Memleketi Kahramanmaraş’ta toprağa verilen Ali Deniz Uzatmaz’ın fotoğrafını bir başka genç taşıyordu.
DİCLE DELİ
Dicle Deli Ankara’ya yola çıktıklarında çektiği selfie ile hafızalarda kaldı. 17 yaşındaki Dicle otobüste çektiği fotoda “Ankara’ya barışı getirmeye gidiyoruz” demişti. Dicle Deli, 17 yaşında lise öğrencisiydi. Bakırköy Belediyesi’nde zabıta memuru olan babası, patlama öncesini şöyle anlatıyor: “Benim yanıma geldi ve kızım bana ‘baba seni seviyorum’ dedi. Ben de kızıma ‘seni seviyorum kızım’ dedim. Daha sonra kızımı bağrıma basmıştım ve bir daha basmak nasip olmadı”

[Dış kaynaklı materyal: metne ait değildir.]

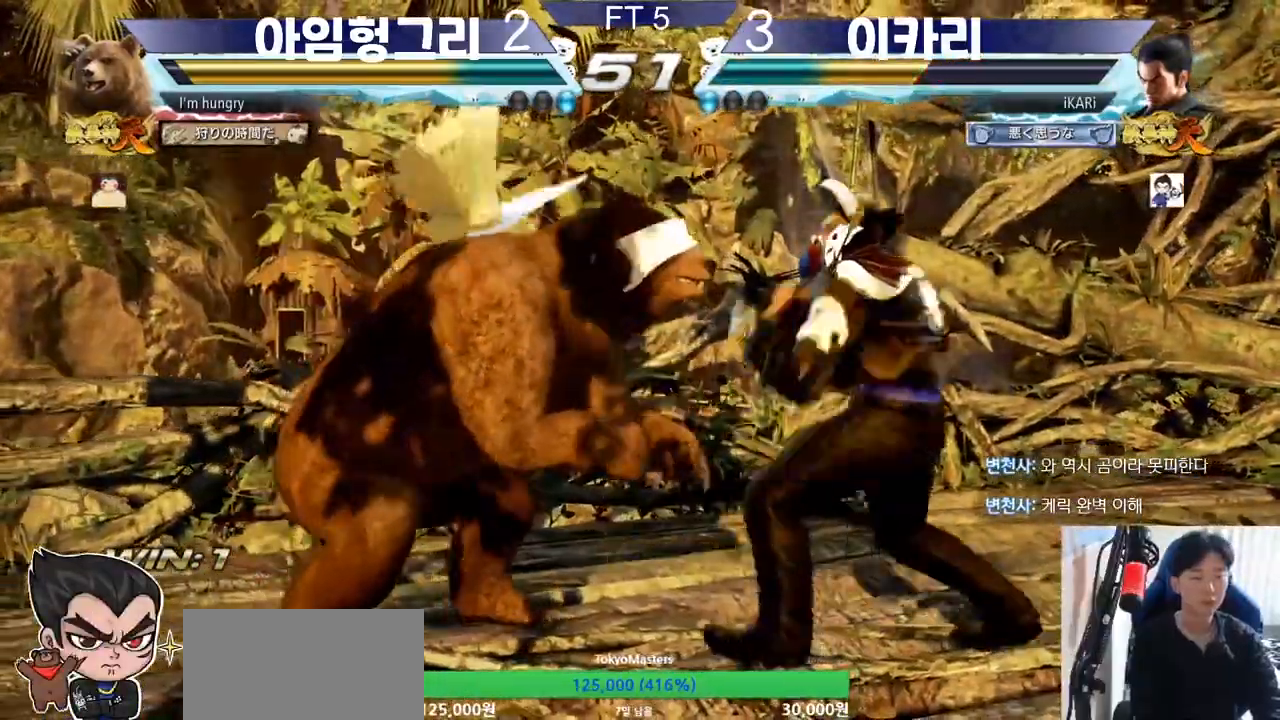
{"buttons": [], "left_stick": "center", "events": [[483, "left_stick", "center"]]}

Deli’nin cenazesi Silivrikapı Mezarlığı’nda defnedildi.
EREN AKIN
Saldırıda hayatını kaybeden Eren Akın 19 yaşındaydı. Eren Akın da CHP Genel Başkanı Kemal Kılıçdaroğlu ile çektirdiği selfiyi twitter hesabından paylaşmıştı. CHP Malatya Gençlik Kolları Üyesi Eren Akın, Ocak ayında Uğur Mumcu anısına yapılan etkinlikte, Mumcu’nun “Vurulduk ey halkım unutma bizi” dizelerini okumuştu…
TEKİN ASLAN
Tekin Aslan İnşaat İşçileri Sendikası kurucularındandı. İnşaat işçilerinin örgütlülüğü ve hakları için mücadele eden Aslan mitinge İstanbul’dan gitmişti. Cenazesi Kartal Cemevi’nden binlerce insanın katılımıyla kaldırıldı.
FATMA KARABULUT
42 yaşındaki Fatma Karabulut’un yaşamı mücadeleyle geçti. HDP Üsküdar İlçe Örgütü’nde faaliyet yürütüyordu. Üsküdar’dan birlikte yola çıktığı yedi arkadaşıyla birlikte o da patlamada yaşamını yitirdi. 20 yaşında bir kızı olan Fatma Karabulut, Konya Cihanbeyli’de toprağa verildi.